REQUIREMENTS: Copy out the stretch of the records from the line containing "Rendered at 1654 by 931 pixels." through the line containing "text_box T = 25 degrees [874, 798, 1252, 898]", keeping every character as it appears.

INPUT:
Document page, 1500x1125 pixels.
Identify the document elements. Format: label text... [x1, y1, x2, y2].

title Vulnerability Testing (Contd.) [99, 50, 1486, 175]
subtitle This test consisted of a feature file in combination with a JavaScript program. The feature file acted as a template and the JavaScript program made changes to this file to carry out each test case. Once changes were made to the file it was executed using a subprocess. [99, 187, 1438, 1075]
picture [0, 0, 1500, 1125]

--

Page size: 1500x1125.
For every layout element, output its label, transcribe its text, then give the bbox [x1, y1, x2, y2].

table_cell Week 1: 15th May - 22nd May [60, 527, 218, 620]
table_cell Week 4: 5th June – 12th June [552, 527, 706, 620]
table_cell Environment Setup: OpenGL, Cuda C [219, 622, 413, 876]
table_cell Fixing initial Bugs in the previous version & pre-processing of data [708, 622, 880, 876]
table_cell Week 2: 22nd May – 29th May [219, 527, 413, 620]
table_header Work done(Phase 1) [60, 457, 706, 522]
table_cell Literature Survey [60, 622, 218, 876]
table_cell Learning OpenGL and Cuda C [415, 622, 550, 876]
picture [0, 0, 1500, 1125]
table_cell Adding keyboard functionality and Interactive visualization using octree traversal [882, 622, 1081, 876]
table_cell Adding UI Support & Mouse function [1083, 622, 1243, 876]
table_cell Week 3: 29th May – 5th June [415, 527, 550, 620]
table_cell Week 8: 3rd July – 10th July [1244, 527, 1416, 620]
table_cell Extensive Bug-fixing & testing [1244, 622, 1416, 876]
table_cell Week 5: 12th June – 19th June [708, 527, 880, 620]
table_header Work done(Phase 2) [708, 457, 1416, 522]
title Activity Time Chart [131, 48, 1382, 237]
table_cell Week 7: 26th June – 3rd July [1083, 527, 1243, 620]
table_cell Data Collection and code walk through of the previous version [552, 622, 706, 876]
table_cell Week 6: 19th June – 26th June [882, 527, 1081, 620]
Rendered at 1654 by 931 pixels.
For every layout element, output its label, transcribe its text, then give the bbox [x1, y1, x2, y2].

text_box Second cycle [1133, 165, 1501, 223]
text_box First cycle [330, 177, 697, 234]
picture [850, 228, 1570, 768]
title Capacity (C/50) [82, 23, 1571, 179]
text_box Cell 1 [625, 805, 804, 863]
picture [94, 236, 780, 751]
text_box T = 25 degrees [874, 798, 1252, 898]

...

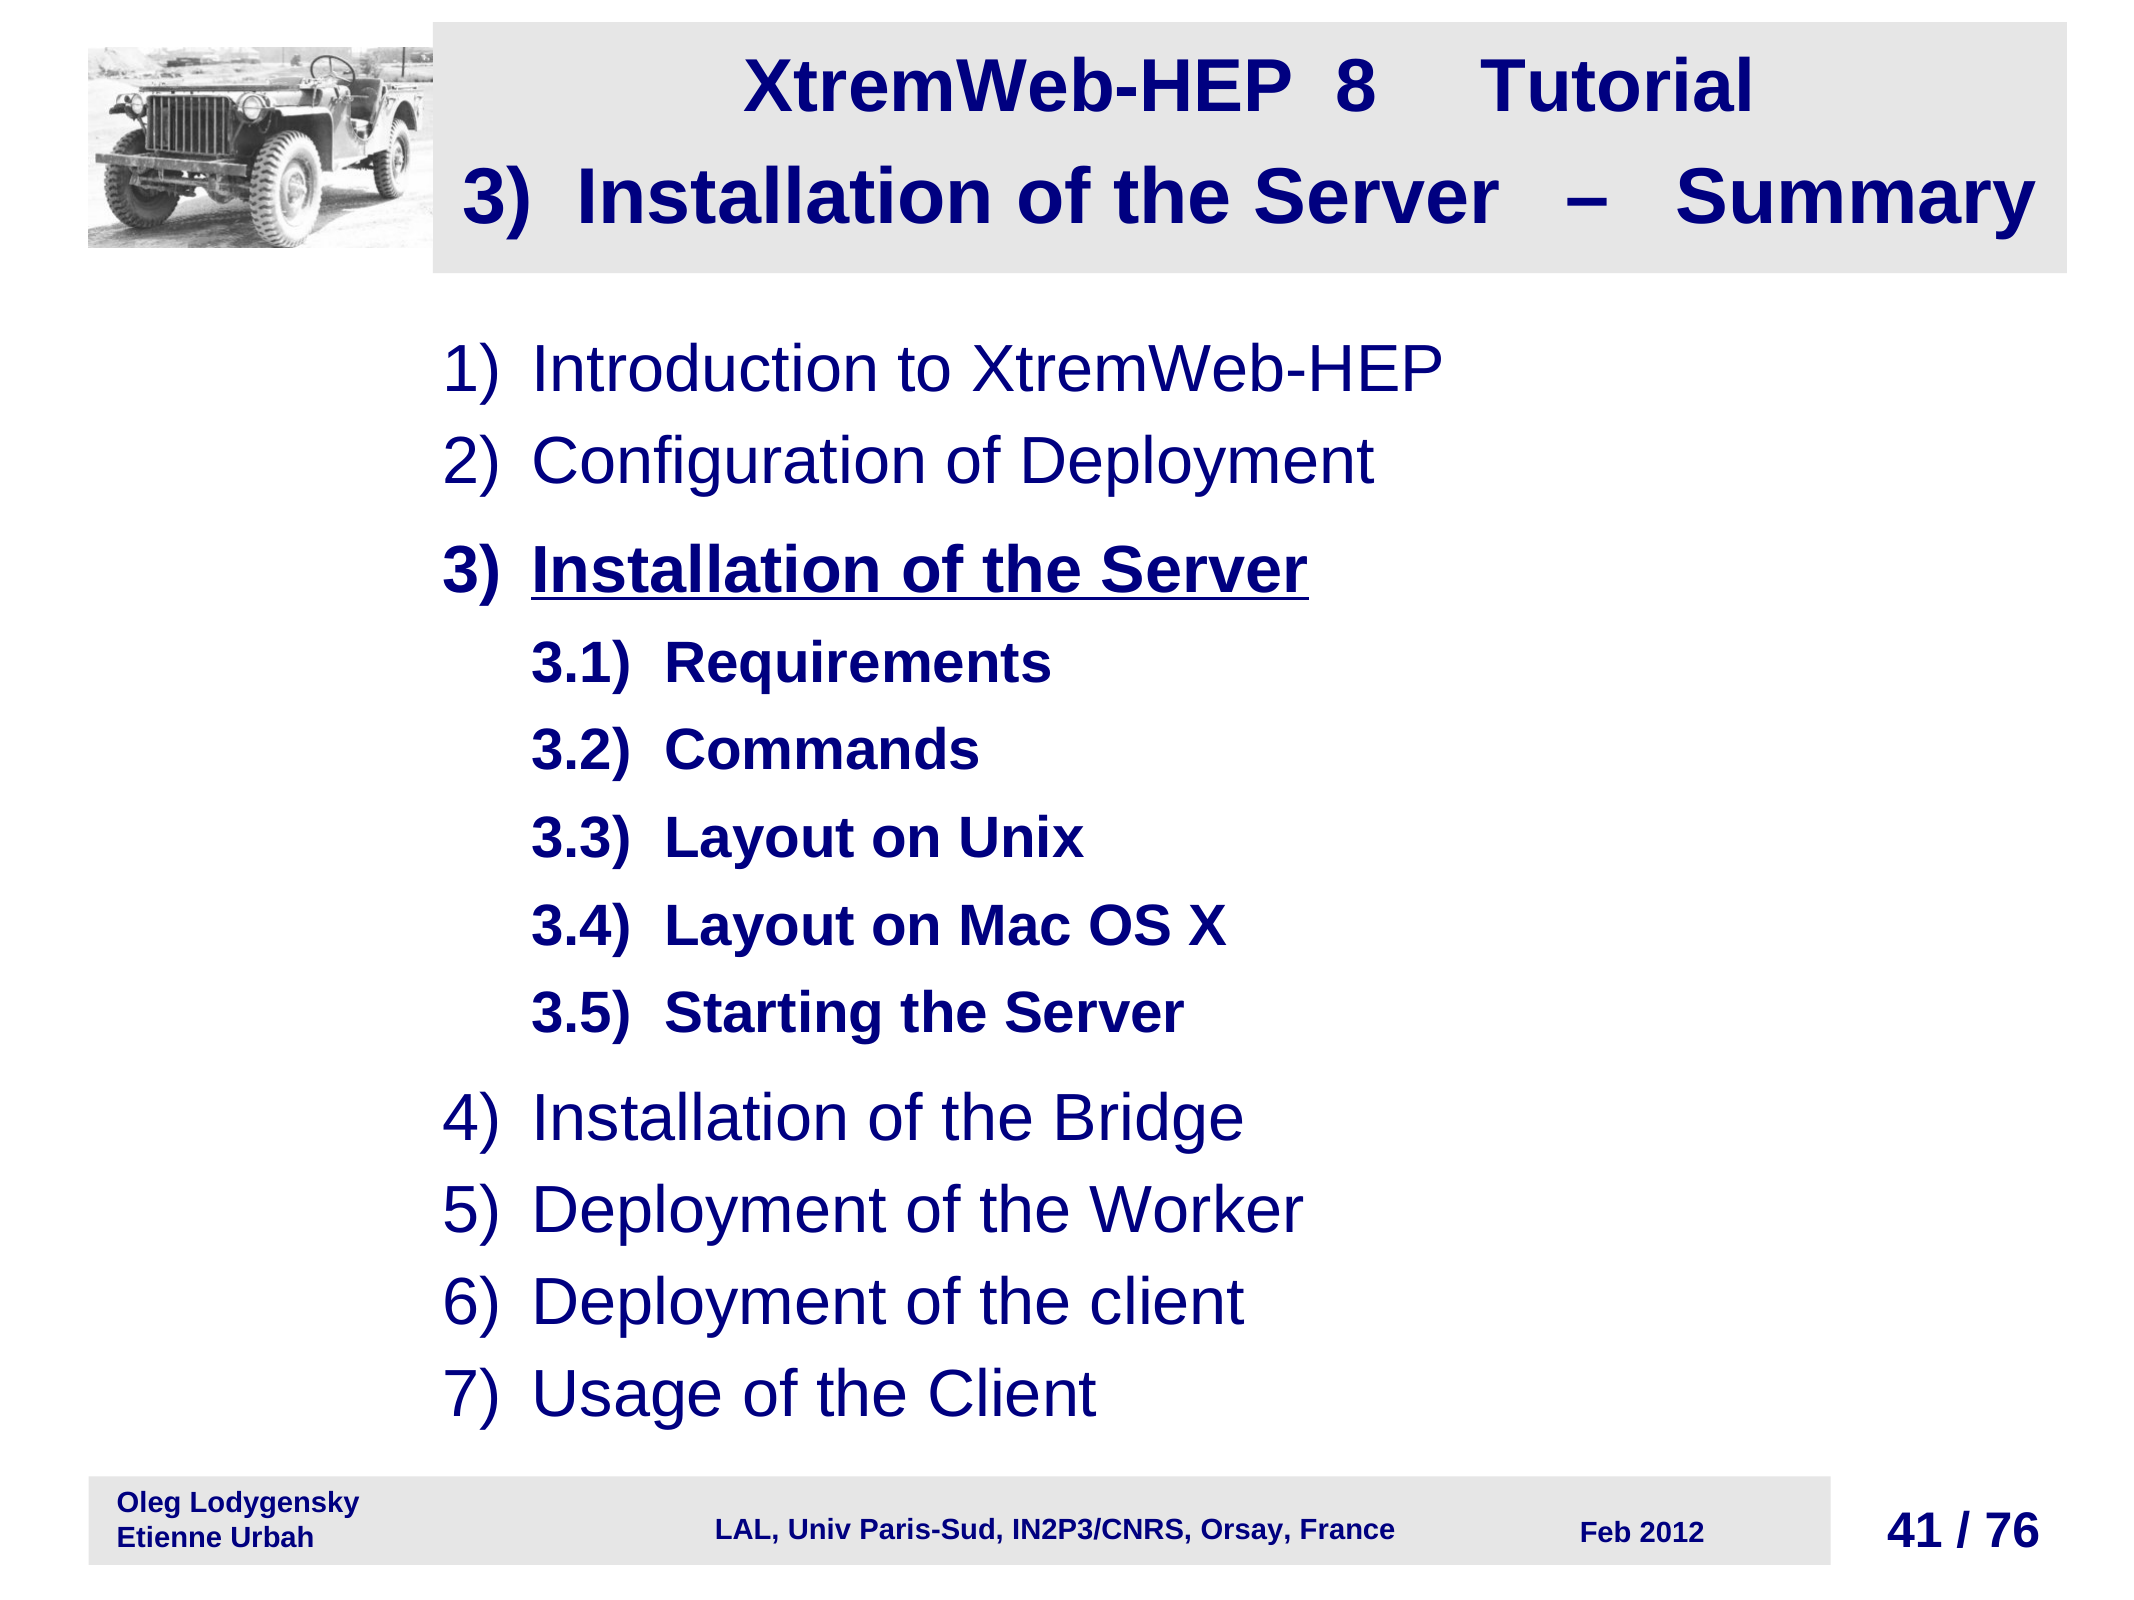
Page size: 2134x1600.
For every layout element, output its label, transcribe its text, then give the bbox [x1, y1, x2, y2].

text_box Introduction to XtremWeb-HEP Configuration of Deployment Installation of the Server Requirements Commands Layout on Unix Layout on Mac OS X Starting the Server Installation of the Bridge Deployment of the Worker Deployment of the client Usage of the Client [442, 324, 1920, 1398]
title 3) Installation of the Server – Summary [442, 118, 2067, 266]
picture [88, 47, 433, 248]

CORRECT OUTPUT:
Rendered at 1654 by 931 pixels.
For every layout element, output its label, transcribe its text, then give the bbox [x1, y1, x2, y2].

text_box Second cycle [1133, 165, 1501, 223]
text_box First cycle [330, 177, 697, 234]
picture [850, 228, 1570, 768]
title Capacity (C/50) [82, 23, 1571, 179]
text_box Cell 1 [625, 805, 804, 863]
picture [94, 236, 780, 751]
text_box T = 25 degrees [874, 798, 1252, 898]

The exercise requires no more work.